* Work to complete *
Ignoring the pictures, repeat every entry below exactly as it appears.

* Excerpted data *
══════════
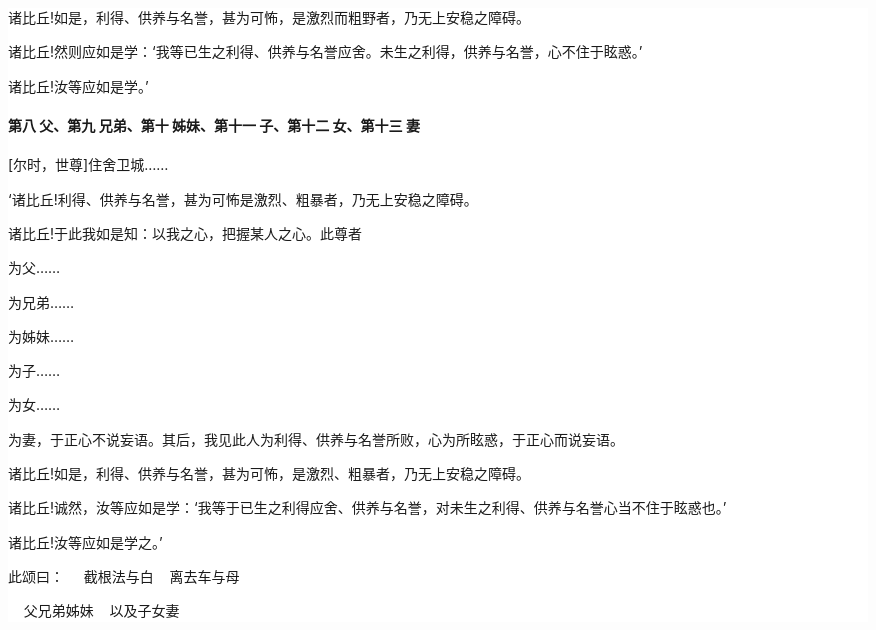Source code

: 诸比丘!如是，利得、供养与名誉，甚为可怖，是激烈而粗野者，乃无上安稳之障碍。

诸比丘!然则应如是学：‘我等已生之利得、供养与名誉应舍。未生之利得，供养与名誉，心不住于眩惑。’

诸比丘!汝等应如是学。’

#### 第八 父、第九 兄弟、第十 姊妹、第十一 子、第十二 女、第十三 妻

[尔时，世尊]住舍卫城……

‘诸比丘!利得、供养与名誉，甚为可怖是激烈、粗暴者，乃无上安稳之障碍。

诸比丘!于此我如是知：以我之心，把握某人之心。此尊者

为父……

为兄弟……

为姊妹……

为子……

为女……

为妻，于正心不说妄语。其后，我见此人为利得、供养与名誉所败，心为所眩惑，于正心而说妄语。

诸比丘!如是，利得、供养与名誉，甚为可怖，是激烈、粗暴者，乃无上安稳之障碍。

诸比丘!诚然，汝等应如是学：‘我等于已生之利得应舍、供养与名誉，对未生之利得、供养与名誉心当不住于眩惑也。’

诸比丘!汝等应如是学之。’

此颂曰：
&nbsp;&nbsp;&nbsp;&nbsp;截根法与白&nbsp;&nbsp;&nbsp;&nbsp;离去车与母

&nbsp;&nbsp;&nbsp;&nbsp;父兄弟姊妹&nbsp;&nbsp;&nbsp;&nbsp;以及子女妻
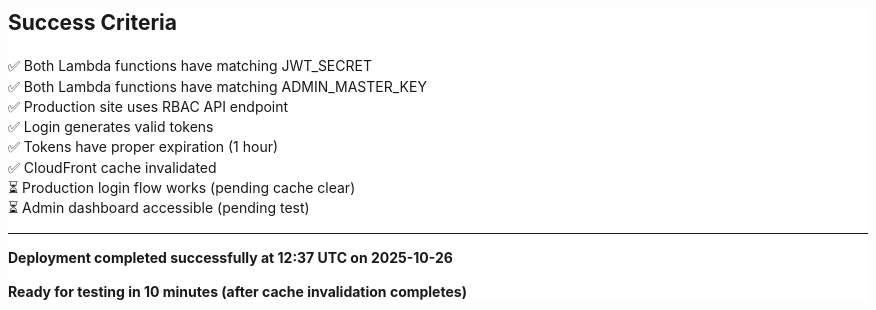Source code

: 
## Success Criteria

✅ Both Lambda functions have matching JWT_SECRET  
✅ Both Lambda functions have matching ADMIN_MASTER_KEY  
✅ Production site uses RBAC API endpoint  
✅ Login generates valid tokens  
✅ Tokens have proper expiration (1 hour)  
✅ CloudFront cache invalidated  
⏳ Production login flow works (pending cache clear)  
⏳ Admin dashboard accessible (pending test)  

---

**Deployment completed successfully at 12:37 UTC on 2025-10-26**

**Ready for testing in 10 minutes (after cache invalidation completes)**
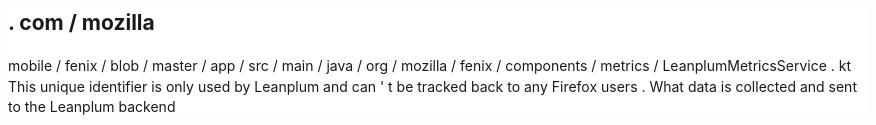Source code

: .
com
/
mozilla
-
mobile
/
fenix
/
blob
/
master
/
app
/
src
/
main
/
java
/
org
/
mozilla
/
fenix
/
components
/
metrics
/
LeanplumMetricsService
.
kt
This
unique
identifier
is
only
used
by
Leanplum
and
can
'
t
be
tracked
back
to
any
Firefox
users
.
What
data
is
collected
and
sent
to
the
Leanplum
backend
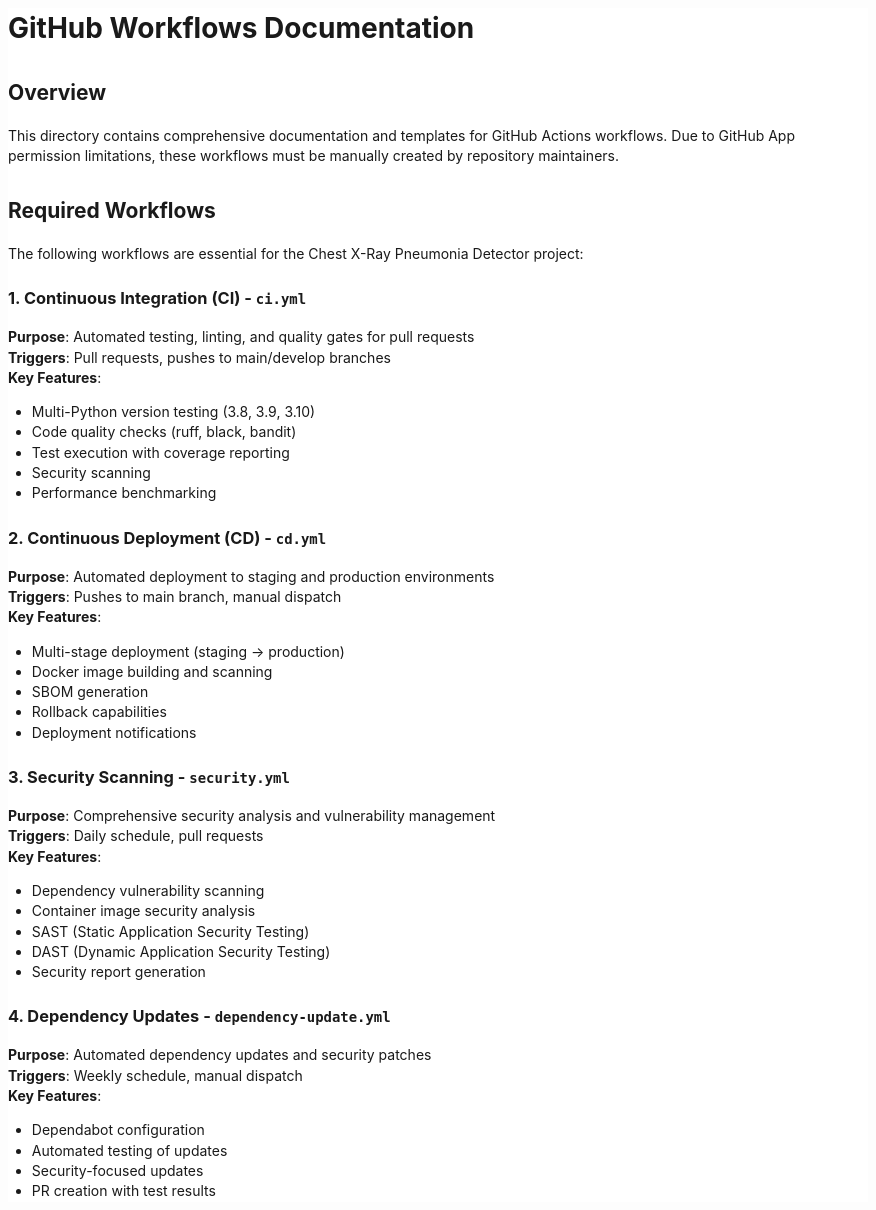 # GitHub Workflows Documentation

## Overview

This directory contains comprehensive documentation and templates for GitHub Actions workflows. Due to GitHub App permission limitations, these workflows must be manually created by repository maintainers.

## Required Workflows

The following workflows are essential for the Chest X-Ray Pneumonia Detector project:

### 1. Continuous Integration (CI) - `ci.yml`
**Purpose**: Automated testing, linting, and quality gates for pull requests  
**Triggers**: Pull requests, pushes to main/develop branches  
**Key Features**:
- Multi-Python version testing (3.8, 3.9, 3.10)
- Code quality checks (ruff, black, bandit)
- Test execution with coverage reporting
- Security scanning
- Performance benchmarking

### 2. Continuous Deployment (CD) - `cd.yml`
**Purpose**: Automated deployment to staging and production environments  
**Triggers**: Pushes to main branch, manual dispatch  
**Key Features**:
- Multi-stage deployment (staging → production)
- Docker image building and scanning
- SBOM generation
- Rollback capabilities
- Deployment notifications

### 3. Security Scanning - `security.yml`
**Purpose**: Comprehensive security analysis and vulnerability management  
**Triggers**: Daily schedule, pull requests  
**Key Features**:
- Dependency vulnerability scanning
- Container image security analysis
- SAST (Static Application Security Testing)
- DAST (Dynamic Application Security Testing)
- Security report generation

### 4. Dependency Updates - `dependency-update.yml`
**Purpose**: Automated dependency updates and security patches  
**Triggers**: Weekly schedule, manual dispatch  
**Key Features**:
- Dependabot configuration
- Automated testing of updates
- Security-focused updates
- PR creation with test results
══════════
* Reply *
Source code

: 诸比丘!如是，利得、供养与名誉，甚为可怖，是激烈而粗野者，乃无上安稳之障碍。

诸比丘!然则应如是学：‘我等已生之利得、供养与名誉应舍。未生之利得，供养与名誉，心不住于眩惑。’

诸比丘!汝等应如是学。’

#### 第八 父、第九 兄弟、第十 姊妹、第十一 子、第十二 女、第十三 妻

[尔时，世尊]住舍卫城……

‘诸比丘!利得、供养与名誉，甚为可怖是激烈、粗暴者，乃无上安稳之障碍。

诸比丘!于此我如是知：以我之心，把握某人之心。此尊者

为父……

为兄弟……

为姊妹……

为子……

为女……

为妻，于正心不说妄语。其后，我见此人为利得、供养与名誉所败，心为所眩惑，于正心而说妄语。

诸比丘!如是，利得、供养与名誉，甚为可怖，是激烈、粗暴者，乃无上安稳之障碍。

诸比丘!诚然，汝等应如是学：‘我等于已生之利得应舍、供养与名誉，对未生之利得、供养与名誉心当不住于眩惑也。’

诸比丘!汝等应如是学之。’

此颂曰：
&nbsp;&nbsp;&nbsp;&nbsp;截根法与白&nbsp;&nbsp;&nbsp;&nbsp;离去车与母

&nbsp;&nbsp;&nbsp;&nbsp;父兄弟姊妹&nbsp;&nbsp;&nbsp;&nbsp;以及子女妻
Source code

: 
## Success Criteria

✅ Both Lambda functions have matching JWT_SECRET  
✅ Both Lambda functions have matching ADMIN_MASTER_KEY  
✅ Production site uses RBAC API endpoint  
✅ Login generates valid tokens  
✅ Tokens have proper expiration (1 hour)  
✅ CloudFront cache invalidated  
⏳ Production login flow works (pending cache clear)  
⏳ Admin dashboard accessible (pending test)  

---

**Deployment completed successfully at 12:37 UTC on 2025-10-26**

**Ready for testing in 10 minutes (after cache invalidation completes)**
Source code

: .
com
/
mozilla
-
mobile
/
fenix
/
blob
/
master
/
app
/
src
/
main
/
java
/
org
/
mozilla
/
fenix
/
components
/
metrics
/
LeanplumMetricsService
.
kt
This
unique
identifier
is
only
used
by
Leanplum
and
can
'
t
be
tracked
back
to
any
Firefox
users
.
What
data
is
collected
and
sent
to
the
Leanplum
backend
 # GitHub Workflows Documentation

## Overview

This directory contains comprehensive documentation and templates for GitHub Actions workflows. Due to GitHub App permission limitations, these workflows must be manually created by repository maintainers.

## Required Workflows

The following workflows are essential for the Chest X-Ray Pneumonia Detector project:

### 1. Continuous Integration (CI) - `ci.yml`
**Purpose**: Automated testing, linting, and quality gates for pull requests  
**Triggers**: Pull requests, pushes to main/develop branches  
**Key Features**:
- Multi-Python version testing (3.8, 3.9, 3.10)
- Code quality checks (ruff, black, bandit)
- Test execution with coverage reporting
- Security scanning
- Performance benchmarking

### 2. Continuous Deployment (CD) - `cd.yml`
**Purpose**: Automated deployment to staging and production environments  
**Triggers**: Pushes to main branch, manual dispatch  
**Key Features**:
- Multi-stage deployment (staging → production)
- Docker image building and scanning
- SBOM generation
- Rollback capabilities
- Deployment notifications

### 3. Security Scanning - `security.yml`
**Purpose**: Comprehensive security analysis and vulnerability management  
**Triggers**: Daily schedule, pull requests  
**Key Features**:
- Dependency vulnerability scanning
- Container image security analysis
- SAST (Static Application Security Testing)
- DAST (Dynamic Application Security Testing)
- Security report generation

### 4. Dependency Updates - `dependency-update.yml`
**Purpose**: Automated dependency updates and security patches  
**Triggers**: Weekly schedule, manual dispatch  
**Key Features**:
- Dependabot configuration
- Automated testing of updates
- Security-focused updates
- PR creation with test results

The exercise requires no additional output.